The base rate, on the other hand, is abstract, statistical, and boring. It's the background hum of the world — 85% of cabs are Green, 99% of people are healthy, 999,999 out of a million aren't terrorists. It doesn't tell a story. It doesn't grab attention. And so our brains just… skip it.
Gigerenzer's great insight was that this isn't an unfixable bug in human cognition. It's a formatting problem. When you translate percentages into natural frequencies — "12 out of 29" instead of "multiply the prior by the likelihood ratio and normalize" — people's accuracy jumps dramatically. In his studies, presenting problems in frequency format boosted correct answers from about 10% to about 50%.2
The lesson isn't that humans are hopelessly irrational. It's that we're rational in the right format. Evolution built us to count things we've actually encountered, not to multiply abstract decimals. So whenever you face a question about rare events and imperfect tests, do yourself a favor: stop thinking in percentages. Start counting.

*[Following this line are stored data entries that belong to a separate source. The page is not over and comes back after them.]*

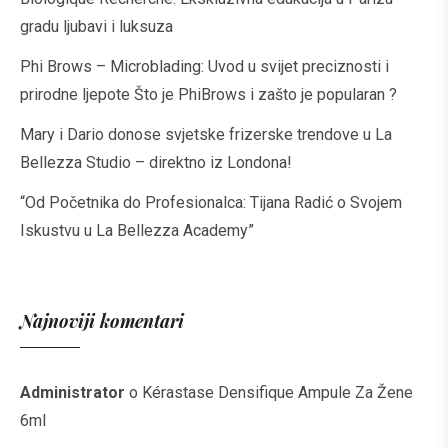
gradu ljubavi i luksuza
Phi Brows – Microblading: Uvod u svijet preciznosti i
prirodne ljepote Što je PhiBrows i zašto je popularan ?
Mary i Dario donose svjetske frizerske trendove u La
Bellezza Studio – direktno iz Londona!
“Od Početnika do Profesionalca: Tijana Radić o Svojem
Iskustvu u La Bellezza Academy”
Najnoviji komentari
Administrator
o
Kérastase Densifique Ampule Za Žene
6ml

Pick a population. A thousand people, a hundred cabs, a million airline passengers. Run the numbers forward. Count the true positives, count the false positives, and only then ask: of everyone who tested positive, how many actually are?
You'll be surprised how often the answer is "not many." And you'll never look at a test result the same way again.
The Paradox of Better Tests
Here's one more twist that's worth sitting with, because it's genuinely strange. Making a test more accurate doesn't always help as much as you'd think. Suppose you improve your mammogram from 90% sensitivity to 99% sensitivity. That's a huge engineering achievement! But if you keep the same 9% false positive rate and the same 1% prevalence, your PPV only climbs from 9.2% to 10.1%. You spent millions on better detection technology, and you moved the needle by one percentage point.
The real leverage, it turns out, is on the other side — reducing false positives. Drop the false positive rate from 9% to 1%, and the PPV jumps from 9.2% to 47.6%. Or do what smart clinicians actually do: don't test everyone. Test people who already have elevated risk — family history, symptoms, age cohorts where prevalence is 5% instead of 1%. Now your 90%-sensitivity mammogram has a PPV of 34%, even with the old false positive rate. You didn't improve the test at all. You improved the population you gave the test to. You raised the base rate.
This is why your doctor doesn't order every test in the catalog for your annual physical. It's not laziness, and it's not cost-cutting (well, not only cost-cutting). It's Bayes' theorem whispering in their ear: if you go looking for rare things in healthy people, you will find trouble — and most of it will be imaginary.
Ellenberg's central thesis in How Not to Be Wrong is that mathematics isn't an abstract game played by professors with chalk dust on their blazers — it's the extension of common sense by other means. Base rate neglect is the perfect case study. The math here isn't hard. It's multiplication and division. The hard part is remembering to do it at all, because your brain is busy telling you a vivid story about a witness who saw a Blue cab, or a test that came back positive, or a scanner that beeped. Stories are powerful. But the base rate is patient. It sits there in the denominator, waiting for you to notice it.
And if you don't notice it? Well — that's how not to be right.